- _WORK TASK_: Turn every line of source text in the rows below into a JSON list of strings, one string per line, skipping blank lines. Leave the pictures out.

[Dataset entries]
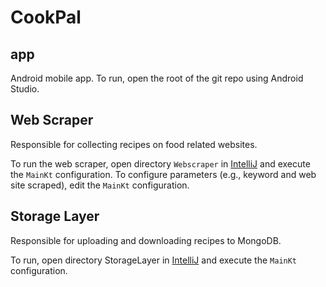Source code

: # CookPal

## app

Android mobile app.
To run, open the root of the git repo using Android Studio.

## Web Scraper

Responsible for collecting recipes on food related websites.

To run the web scraper, open directory `Webscraper` in [IntelliJ](https://www.jetbrains.com/idea/download/) and execute the `MainKt` configuration.
To configure parameters (e.g., keyword and web site scraped), edit the `MainKt` configuration.

## Storage Layer

Responsible for uploading and downloading recipes to MongoDB.

To run, open directory StorageLayer in [IntelliJ](https://www.jetbrains.com/idea/download/) and execute the `MainKt` configuration.
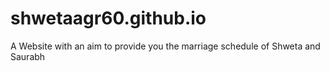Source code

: # shwetaagr60.github.io
A Website with an aim to provide you the marriage schedule of Shweta and Saurabh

- _COMPLETED TASK_:
[
  "Source code",
  ": # CookPal",
  "## app",
  "Android mobile app.",
  "To run, open the root of the git repo using Android Studio.",
  "## Web Scraper",
  "Responsible for collecting recipes on food related websites.",
  "To run the web scraper, open directory `Webscraper` in [IntelliJ](https://www.jetbrains.com/idea/download/) and execute the `MainKt` configuration.",
  "To configure parameters (e.g., keyword and web site scraped), edit the `MainKt` configuration.",
  "## Storage Layer",
  "Responsible for uploading and downloading recipes to MongoDB.",
  "To run, open directory StorageLayer in [IntelliJ](https://www.jetbrains.com/idea/download/) and execute the `MainKt` configuration.",
  "Source code",
  ": # shwetaagr60.github.io",
  "A Website with an aim to provide you the marriage schedule of Shweta and Saurabh"
]